-- Your objective --
Return only the number of lines in the entries below that hold the word "body".

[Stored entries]
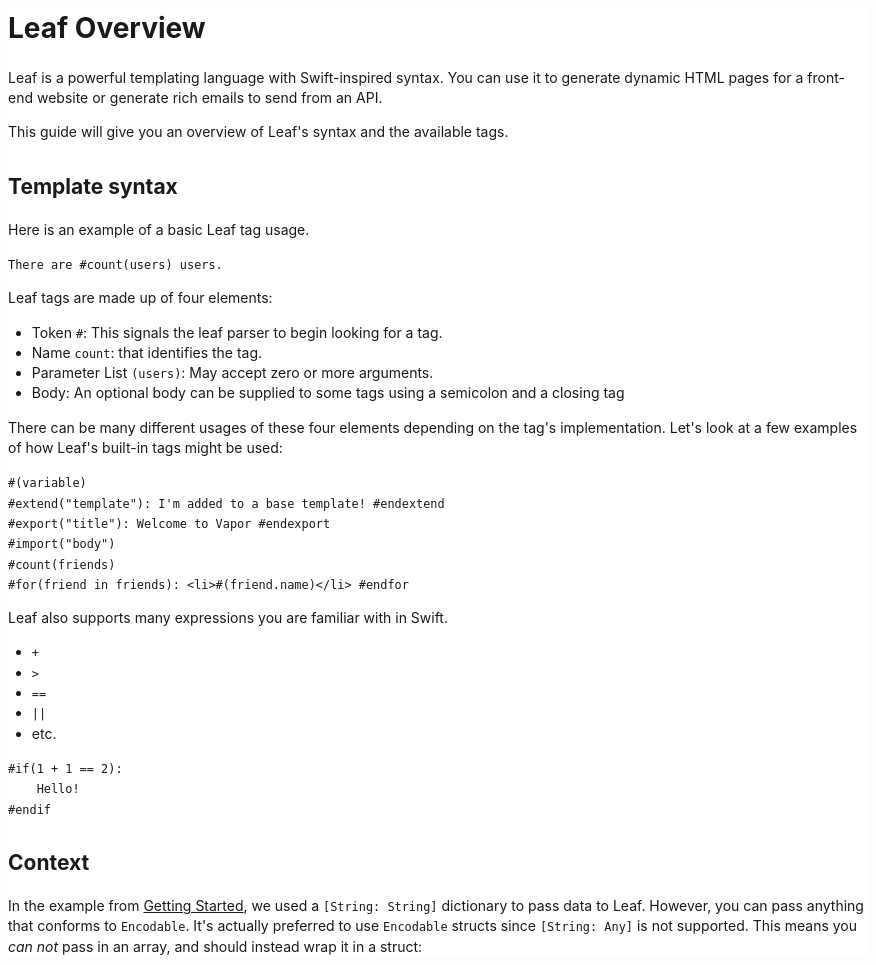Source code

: # Leaf Overview

Leaf is a powerful templating language with Swift-inspired syntax. You can use it to generate dynamic HTML pages for a front-end website or generate rich emails to send from an API.

This guide will give you an overview of Leaf's syntax and the available tags.

## Template syntax

Here is an example of a basic Leaf tag usage.

```leaf
There are #count(users) users.
```

Leaf tags are made up of four elements:

- Token `#`: This signals the leaf parser to begin looking for a tag.
- Name `count`: that identifies the tag.
- Parameter List `(users)`: May accept zero or more arguments.
- Body: An optional body can be supplied to some tags using a semicolon and a closing tag

There can be many different usages of these four elements depending on the tag's implementation. Let's look at a few examples of how Leaf's built-in tags might be used:

```leaf
#(variable)
#extend("template"): I'm added to a base template! #endextend
#export("title"): Welcome to Vapor #endexport
#import("body")
#count(friends)
#for(friend in friends): <li>#(friend.name)</li> #endfor
```

Leaf also supports many expressions you are familiar with in Swift.

- `+`
- `>`
- `==`
- `||`
- etc.

```leaf
#if(1 + 1 == 2):
    Hello!
#endif
```

## Context

In the example from [Getting Started](./getting-started.md), we used a `[String: String]` dictionary to pass data to Leaf. However, you can pass anything that conforms to `Encodable`. It's actually preferred to use `Encodable` structs since `[String: Any]` is not supported. This means you *can not* pass in an array, and should instead wrap it in a struct:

-- Answer --
2